Morgan, dai Gufi a Chomsky
L’autobiografia di un artista

«Guardando insieme con Celentano il Festival dal quale ero stato escluso (2010, ndr) venne fuori l’idea situazionista di condurre il successivo insieme». Valletta Simona Ventura: «Sarebbero venuti tutti: De Gregori, Battiato, Dalla, Guccini, Vasco, Jovanotti, Bennato, Conte, Paoli, Fossati, Venditti. L’idea era: musica di grande qualità. Nuova ondata della musica italiana, rinascita...». Poi non se ne fece nulla naturalmente.

Fra i tanti volumi di e su cantanti che riempiono gli scaffali delle librerie spicca questo «Il libro di Morgan. Io, l’amore, la musica, gli stronzi e Dio» firmato da Marco Castoldi, uno con un cognome da mobilificio brianzolo (quello era infatti il suo destino familiare) e che invece è cresciuto tra Heidegger e i Gufi, tra Lou Reed e Chomsky. Lo dedica, nell’esergo, «a me stesso, ad Anna-Lou e Lara, a Johann Sebastian Bach, Maria De Filippi e Gesù di Nazareth» e a ben vedere è un bel riassunto di questa tutto-meno-che-ipocrita autobiografia.

Si ama o si odia, Morgan, perché lui per primo i tiepidi li vomita. Si racconta come un bambino che passava «da Goldrake-Actarus ai Duran Duran», poi un ragazzo che suonava in chiesa, cresciuto «tra la classica e il rock, che probabilmente sono i due estremi che si toccano, e a volte si confondono». Segnato dal suicidio del padre, un uomo diversissimo da lui che «si è tolto la vita a 46 anni» perché «incapace di sopravvivere» dovendo mantenere la famiglia «in ristrettezza economica».

Oggi Morgan è un uomo colto e un artista vero, come se ne vedono pochi, soprattutto in tv. E come tale resta un tipo strano, che chiama per telefono Battiato alle 5 del mattino quando lui - una sorta di secondo padre - si è già alzato per la giornata successiva. Uno che ha digerito di tutto ma fino a un certo punto: «Io rifiuto l’idea squadristica, reazionaria, ottusa e poco intelligente della musica pop come viene comunemente intesa nelle radio e nell’industria discografica.

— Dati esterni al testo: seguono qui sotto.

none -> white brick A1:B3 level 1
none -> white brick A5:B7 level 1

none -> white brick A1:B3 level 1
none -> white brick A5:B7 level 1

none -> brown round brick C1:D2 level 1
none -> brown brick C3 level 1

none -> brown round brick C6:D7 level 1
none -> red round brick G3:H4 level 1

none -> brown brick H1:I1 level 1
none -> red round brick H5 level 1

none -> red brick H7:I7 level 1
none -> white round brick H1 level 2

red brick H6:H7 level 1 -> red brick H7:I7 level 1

A me piace la musica popolare». Rimpiange un po’, lo ammette, quello scampolo di vita vissuta a Milano con Asia Argento e la loro bimba piccola, 15 anni fa, «l’unica famiglia che io sia mai stato in grado di avere. Una famiglia semplice, come dovrebbero essere tutte le famiglie». Perché «l’amore non è una cosa che conta, è una casa che canta».